The finding underlines the challenges facing the U.S. banking industry as it braces for losses on loans secured by office buildings.

The past week's drop in interest rates is sure to give borrowers a breather, and many stressed building owners should be able to work out payment options with their lenders to avoid worst-case scenarios.

Even so, Piskorski said, other office buildings are sitting mostly empty or are at risk of getting there as tenants' leases run out.

"If you have an office building that's 50% or 100% vacant — at that point, there's nothing to work out," Piskorsk said.

The paper, published this month by the National Bureau of Economic Research, uses the commercial mortgage-backed securities market as a proxy for bank commercial real estate loans, since loan-by-loan data on bank loans is not public.

Banks' commercial real estate loans and securitized commercial mortgages have historically exhibited similar trends, Piskorski and his co-authors wrote, pointing in part to their comparable levels of losses during the Great Recession. 

The paper found that the commercial real estate sector as a whole is facing some pain, though not as much as the office sector specifically. Some 14.3% of all bank commercial real estate loans have negative equity, the authors estimated.

Kastle, a firm that tracks office-badge swipes, wrote in a recent tracker that office occupancy rates have remained around half of their pre-pandemic levels, even as recent increases in employee attendance led to new post-pandemic highs.

In recent months, Wells Fargo, PNC Financial Services Group and other larger banks have issued cautions about the office sector, saying they're closely monitoring any properties that have come under stress. Smaller regional and midsize banks have larger exposures to CRE, and though their executives have said they're also watching the issue closely, the comments haven't set off major alarms.

Some banks have sold chunks of their office loans to minimize their risks.
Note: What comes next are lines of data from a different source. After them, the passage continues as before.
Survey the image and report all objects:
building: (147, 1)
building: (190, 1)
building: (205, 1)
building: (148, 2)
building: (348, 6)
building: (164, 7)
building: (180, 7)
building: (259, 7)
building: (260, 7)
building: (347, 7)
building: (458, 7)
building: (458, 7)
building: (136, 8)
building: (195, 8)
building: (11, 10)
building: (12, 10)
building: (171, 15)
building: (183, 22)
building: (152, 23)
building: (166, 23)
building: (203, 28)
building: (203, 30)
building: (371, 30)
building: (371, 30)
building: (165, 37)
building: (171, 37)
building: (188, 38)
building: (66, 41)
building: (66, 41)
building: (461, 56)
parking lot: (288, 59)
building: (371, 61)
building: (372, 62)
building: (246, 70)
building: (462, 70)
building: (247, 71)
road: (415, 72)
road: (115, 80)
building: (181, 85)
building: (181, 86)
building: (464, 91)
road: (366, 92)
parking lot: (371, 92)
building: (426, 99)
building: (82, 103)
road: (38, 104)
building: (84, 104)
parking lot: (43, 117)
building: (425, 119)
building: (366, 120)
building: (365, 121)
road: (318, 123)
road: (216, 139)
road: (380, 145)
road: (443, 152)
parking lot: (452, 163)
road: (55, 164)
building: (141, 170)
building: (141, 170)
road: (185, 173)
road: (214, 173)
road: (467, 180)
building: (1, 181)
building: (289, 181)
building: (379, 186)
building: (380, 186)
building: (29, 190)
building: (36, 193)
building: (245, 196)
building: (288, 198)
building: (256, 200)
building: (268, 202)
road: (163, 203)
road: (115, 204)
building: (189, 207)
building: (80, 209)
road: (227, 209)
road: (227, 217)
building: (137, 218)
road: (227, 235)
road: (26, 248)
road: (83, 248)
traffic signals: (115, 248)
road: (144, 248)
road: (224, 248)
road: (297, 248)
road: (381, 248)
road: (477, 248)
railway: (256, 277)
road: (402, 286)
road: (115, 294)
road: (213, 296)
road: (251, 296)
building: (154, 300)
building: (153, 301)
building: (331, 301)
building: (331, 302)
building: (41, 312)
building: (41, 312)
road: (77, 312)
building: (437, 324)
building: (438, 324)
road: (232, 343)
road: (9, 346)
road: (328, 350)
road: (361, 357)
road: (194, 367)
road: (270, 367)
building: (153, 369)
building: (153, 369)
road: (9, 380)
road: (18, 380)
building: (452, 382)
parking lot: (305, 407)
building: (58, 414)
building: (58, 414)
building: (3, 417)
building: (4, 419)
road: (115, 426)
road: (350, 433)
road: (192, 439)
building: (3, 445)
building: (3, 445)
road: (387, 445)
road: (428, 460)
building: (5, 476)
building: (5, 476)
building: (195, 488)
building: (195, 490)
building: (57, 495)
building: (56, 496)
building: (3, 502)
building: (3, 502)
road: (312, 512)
But any office loan sales generally come with steeply discounted prices, according to Sean Banerjee, CEO of the loan trading platform ORSNN.

Still, trends in some metro areas are significantly better than in other regions, which Banerjee described as a "positive signal" that the market is finding a new normal rather than showing broad stress.

"Should interest rates start to reverse as anticipated, the market could see a resurgence of interest in office CRE, albeit with a keen focus on the individual asset quality rather than a blanket market movement," Banerjee said in written comments.

Rates have fallen sharply over the past week, as the Federal Reserve moves closer to cutting interest rates. Markets are anticipating the first of several rate cuts next year to come in March, though Fed officials have pushed back a bit on those expectations early this week.

The level of interest rates is critical, since many property owners are set to refinance their loans in the next couple of years, Piskorski said. While Fed officials are aware of the pain that high rates are inflicting on the CRE market, they are also wary of declaring victory over inflation prematurely and cutting rates too aggressively, he noted.

Lower rates would make the "looming refinancing crisis much more manageable," Piskorski said. But if borrowing costs drop by only a little, and office property values remain low, the sector may be headed for greater pain.

"It is a serious issue," Piskorski said. "The banking sector has to work hard to address it."